Master Risk Management in Trading: Position Sizing, Stop-Losses, and Kelly Criterion with Python
Risk management separates surviving traders from blown accounts. Most retail traders lose because they bet too big on hunches. Pros treat trading like a business: every position sized for survival, stops in place, math behind bets.
This guide covers core techniques: position sizing, stop-loss placement, risk-reward ratios, and the Kelly Criterion. Includes Python code to automate it. Works for stocks, crypto, futures.
Why Risk Management Matters
Markets don't care about your predictions. Bitcoin drops 20% overnight, NVDA gaps down on earnings.

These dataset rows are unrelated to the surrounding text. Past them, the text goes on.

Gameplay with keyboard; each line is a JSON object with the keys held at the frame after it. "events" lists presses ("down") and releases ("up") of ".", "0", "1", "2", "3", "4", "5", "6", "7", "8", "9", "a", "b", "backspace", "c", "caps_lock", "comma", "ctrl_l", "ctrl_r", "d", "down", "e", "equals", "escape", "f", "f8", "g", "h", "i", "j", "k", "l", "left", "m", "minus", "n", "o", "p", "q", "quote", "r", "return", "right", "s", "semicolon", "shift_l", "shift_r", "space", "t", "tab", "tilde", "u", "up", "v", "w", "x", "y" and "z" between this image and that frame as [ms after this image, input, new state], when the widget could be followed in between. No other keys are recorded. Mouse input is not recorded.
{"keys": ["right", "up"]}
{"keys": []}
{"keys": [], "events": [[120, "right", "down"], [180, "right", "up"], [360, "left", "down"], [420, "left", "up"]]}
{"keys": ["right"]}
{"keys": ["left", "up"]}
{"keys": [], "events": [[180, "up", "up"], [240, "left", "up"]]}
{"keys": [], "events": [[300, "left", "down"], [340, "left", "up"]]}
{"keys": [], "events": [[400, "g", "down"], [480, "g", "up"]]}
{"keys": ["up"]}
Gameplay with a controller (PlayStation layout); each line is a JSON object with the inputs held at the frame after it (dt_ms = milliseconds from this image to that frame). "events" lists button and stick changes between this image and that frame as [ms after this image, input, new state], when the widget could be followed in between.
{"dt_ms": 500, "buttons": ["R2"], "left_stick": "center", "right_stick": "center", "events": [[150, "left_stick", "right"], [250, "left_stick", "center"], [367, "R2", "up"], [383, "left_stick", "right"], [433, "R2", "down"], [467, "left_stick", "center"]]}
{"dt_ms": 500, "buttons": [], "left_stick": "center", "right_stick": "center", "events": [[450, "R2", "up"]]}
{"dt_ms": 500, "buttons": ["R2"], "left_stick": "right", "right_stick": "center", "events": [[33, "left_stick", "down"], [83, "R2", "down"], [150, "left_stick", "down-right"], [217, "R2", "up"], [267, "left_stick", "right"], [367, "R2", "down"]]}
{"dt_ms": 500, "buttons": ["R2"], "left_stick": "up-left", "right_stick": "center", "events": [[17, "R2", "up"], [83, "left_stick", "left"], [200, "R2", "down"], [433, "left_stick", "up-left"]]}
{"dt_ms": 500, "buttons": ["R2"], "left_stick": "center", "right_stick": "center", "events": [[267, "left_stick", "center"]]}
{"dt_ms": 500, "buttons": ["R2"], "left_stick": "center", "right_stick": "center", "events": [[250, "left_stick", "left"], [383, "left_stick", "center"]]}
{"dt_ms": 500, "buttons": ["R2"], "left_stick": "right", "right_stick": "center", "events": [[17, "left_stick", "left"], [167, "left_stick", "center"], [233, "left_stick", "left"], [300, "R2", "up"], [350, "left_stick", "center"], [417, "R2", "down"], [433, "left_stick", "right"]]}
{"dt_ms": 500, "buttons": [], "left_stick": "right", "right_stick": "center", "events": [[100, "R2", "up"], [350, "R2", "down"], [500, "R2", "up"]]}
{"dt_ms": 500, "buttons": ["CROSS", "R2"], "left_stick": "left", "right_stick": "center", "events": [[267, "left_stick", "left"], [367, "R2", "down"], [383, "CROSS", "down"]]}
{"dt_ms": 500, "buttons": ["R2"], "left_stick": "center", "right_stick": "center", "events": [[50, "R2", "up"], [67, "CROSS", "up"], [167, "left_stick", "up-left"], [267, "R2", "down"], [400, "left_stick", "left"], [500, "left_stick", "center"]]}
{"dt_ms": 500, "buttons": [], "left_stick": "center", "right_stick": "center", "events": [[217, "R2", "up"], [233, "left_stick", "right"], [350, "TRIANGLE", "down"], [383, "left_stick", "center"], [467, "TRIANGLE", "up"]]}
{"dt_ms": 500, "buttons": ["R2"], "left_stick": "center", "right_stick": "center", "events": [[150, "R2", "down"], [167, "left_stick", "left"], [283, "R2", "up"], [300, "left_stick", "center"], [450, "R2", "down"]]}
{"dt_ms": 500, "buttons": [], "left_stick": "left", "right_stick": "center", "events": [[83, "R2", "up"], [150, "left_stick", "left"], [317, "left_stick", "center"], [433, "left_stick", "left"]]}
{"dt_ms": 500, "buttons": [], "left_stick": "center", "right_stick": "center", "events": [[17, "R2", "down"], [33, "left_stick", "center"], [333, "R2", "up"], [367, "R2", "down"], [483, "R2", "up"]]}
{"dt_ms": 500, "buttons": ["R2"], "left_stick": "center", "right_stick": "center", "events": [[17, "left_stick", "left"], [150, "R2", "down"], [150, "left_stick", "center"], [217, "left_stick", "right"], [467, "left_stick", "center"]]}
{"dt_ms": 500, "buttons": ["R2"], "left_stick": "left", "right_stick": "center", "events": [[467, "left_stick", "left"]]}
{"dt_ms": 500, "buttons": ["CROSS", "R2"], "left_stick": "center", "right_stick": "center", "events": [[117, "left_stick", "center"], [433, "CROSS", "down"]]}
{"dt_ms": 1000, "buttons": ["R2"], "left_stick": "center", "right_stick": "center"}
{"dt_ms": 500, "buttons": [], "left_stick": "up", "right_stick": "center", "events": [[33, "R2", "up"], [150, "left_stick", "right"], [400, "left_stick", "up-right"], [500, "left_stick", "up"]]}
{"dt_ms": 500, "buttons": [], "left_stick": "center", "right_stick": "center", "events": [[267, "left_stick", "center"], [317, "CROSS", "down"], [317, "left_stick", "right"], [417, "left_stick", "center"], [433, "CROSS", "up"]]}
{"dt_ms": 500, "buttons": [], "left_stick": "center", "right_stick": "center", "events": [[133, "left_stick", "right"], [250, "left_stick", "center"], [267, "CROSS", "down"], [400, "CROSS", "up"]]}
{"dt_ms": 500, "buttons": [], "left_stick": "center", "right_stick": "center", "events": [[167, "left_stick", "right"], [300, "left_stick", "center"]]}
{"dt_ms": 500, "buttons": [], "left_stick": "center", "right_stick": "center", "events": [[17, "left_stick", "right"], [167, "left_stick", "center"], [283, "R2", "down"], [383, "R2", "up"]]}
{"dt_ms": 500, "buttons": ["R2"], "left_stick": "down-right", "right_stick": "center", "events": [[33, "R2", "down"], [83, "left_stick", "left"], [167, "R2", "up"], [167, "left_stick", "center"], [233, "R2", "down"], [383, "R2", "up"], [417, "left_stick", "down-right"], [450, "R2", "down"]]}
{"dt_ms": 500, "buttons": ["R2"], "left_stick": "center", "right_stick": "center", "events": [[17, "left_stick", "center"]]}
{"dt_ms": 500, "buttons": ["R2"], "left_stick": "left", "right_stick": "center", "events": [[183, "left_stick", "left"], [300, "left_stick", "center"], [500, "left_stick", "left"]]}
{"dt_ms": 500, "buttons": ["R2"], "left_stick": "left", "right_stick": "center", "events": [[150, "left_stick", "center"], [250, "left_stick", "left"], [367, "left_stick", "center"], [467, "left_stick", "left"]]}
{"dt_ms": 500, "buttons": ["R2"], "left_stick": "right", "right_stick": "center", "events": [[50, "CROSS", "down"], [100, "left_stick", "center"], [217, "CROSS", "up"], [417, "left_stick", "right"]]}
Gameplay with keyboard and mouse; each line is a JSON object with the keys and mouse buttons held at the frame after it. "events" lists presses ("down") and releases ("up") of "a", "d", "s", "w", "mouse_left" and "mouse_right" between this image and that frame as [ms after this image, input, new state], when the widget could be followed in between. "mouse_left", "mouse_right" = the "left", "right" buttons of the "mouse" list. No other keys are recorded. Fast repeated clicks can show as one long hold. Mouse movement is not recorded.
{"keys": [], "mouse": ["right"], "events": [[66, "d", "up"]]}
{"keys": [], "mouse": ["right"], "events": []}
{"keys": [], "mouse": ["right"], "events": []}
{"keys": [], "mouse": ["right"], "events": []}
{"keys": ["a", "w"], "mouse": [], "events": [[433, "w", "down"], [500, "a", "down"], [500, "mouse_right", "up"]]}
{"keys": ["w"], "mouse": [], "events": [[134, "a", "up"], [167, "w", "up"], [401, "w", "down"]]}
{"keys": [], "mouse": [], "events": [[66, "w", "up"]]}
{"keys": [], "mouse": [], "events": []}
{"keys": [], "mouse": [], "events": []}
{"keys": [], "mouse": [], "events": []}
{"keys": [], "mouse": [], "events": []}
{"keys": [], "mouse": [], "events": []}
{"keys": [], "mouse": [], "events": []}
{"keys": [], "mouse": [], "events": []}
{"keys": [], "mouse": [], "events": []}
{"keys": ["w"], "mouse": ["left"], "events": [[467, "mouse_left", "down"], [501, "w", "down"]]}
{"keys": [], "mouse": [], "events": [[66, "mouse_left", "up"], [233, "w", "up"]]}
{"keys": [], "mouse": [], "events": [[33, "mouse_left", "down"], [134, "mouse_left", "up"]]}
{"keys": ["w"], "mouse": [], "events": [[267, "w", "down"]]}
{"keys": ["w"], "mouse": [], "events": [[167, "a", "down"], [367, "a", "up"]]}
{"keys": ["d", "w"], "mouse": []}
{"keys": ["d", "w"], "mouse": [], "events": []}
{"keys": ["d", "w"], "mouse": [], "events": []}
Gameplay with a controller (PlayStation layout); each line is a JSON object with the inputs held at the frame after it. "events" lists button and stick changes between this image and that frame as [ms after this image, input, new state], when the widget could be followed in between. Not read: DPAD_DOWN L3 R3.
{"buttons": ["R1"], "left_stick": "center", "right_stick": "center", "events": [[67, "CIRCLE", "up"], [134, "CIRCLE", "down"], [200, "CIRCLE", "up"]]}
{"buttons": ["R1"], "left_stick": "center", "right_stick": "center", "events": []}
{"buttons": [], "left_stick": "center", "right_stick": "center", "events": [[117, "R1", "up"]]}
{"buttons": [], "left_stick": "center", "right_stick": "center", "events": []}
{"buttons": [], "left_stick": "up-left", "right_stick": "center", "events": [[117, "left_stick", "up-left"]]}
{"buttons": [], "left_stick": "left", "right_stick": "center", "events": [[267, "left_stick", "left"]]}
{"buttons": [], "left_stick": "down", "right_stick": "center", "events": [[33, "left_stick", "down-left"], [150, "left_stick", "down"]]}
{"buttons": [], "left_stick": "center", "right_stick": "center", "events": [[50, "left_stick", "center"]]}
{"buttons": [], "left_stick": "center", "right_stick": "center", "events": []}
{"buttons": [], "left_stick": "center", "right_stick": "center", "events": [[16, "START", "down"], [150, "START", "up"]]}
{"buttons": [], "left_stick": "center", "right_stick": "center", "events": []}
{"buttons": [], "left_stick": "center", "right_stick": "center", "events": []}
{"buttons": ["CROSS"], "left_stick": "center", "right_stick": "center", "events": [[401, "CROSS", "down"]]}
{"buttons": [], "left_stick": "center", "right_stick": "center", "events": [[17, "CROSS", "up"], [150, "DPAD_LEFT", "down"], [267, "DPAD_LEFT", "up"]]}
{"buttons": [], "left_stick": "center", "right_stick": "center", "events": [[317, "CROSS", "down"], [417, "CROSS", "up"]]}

Without rules, one trade wipes months of gains.
Stats: 70-90% of day traders lose money (per broker disclosures). Key reason? Overleveraging. Fixed 1-2% risk per trade keeps you alive through 50-loss streaks.
Market Masters AI screens 2500+ cryptos and S&P stocks with conviction scores from 15 indicators. But even AI needs risk rules.
Position Sizing Basics
Size positions based on account risk, not conviction. Rule: risk 1% of capital per trade.
Formula: Position size = (Account * Risk%) / (Entry - Stop)
Example: $10,000 account, risk 1% ($100). Long BTC at $60,000, stop $58,000. Distance: $2,000.
Size = 100 / 2000 = 0.05 BTC.
For stocks: $AAPL at $180, stop $175. Distance $5/share. Size = 100 / 5 = 20 shares.
Python function:
def position_size(account, risk_pct, entry, stop):
risk_amount = account * (risk_pct / 100)
distance = abs(entry - stop)
size = risk_amount / distance
return size
# Example
print(position_size(10000, 1, 60000, 58000)) # 0.05 BTC
Stop-Loss Placement
Stops protect capital. Place below support, volatility-based (2x ATR), or recent swing low.
Crypto volatility high: BTC ATR(14) ~$3,000 daily. Stop = entry - 2*ATR.
Never move stops wider mid-trade. Trail them up on winners.
Example: ETH entry $3,000, ATR $150. Stop $3,000 - 300 = $2,700.
Market Masters detects chart patterns (16 types) and Elliott Waves for precise stops.
Risk-Reward Ratios
Target 1:2 or better. Risk $100 to make $200+.
Expectancy = (Win% * Avg Win) - (Loss% * Avg Loss)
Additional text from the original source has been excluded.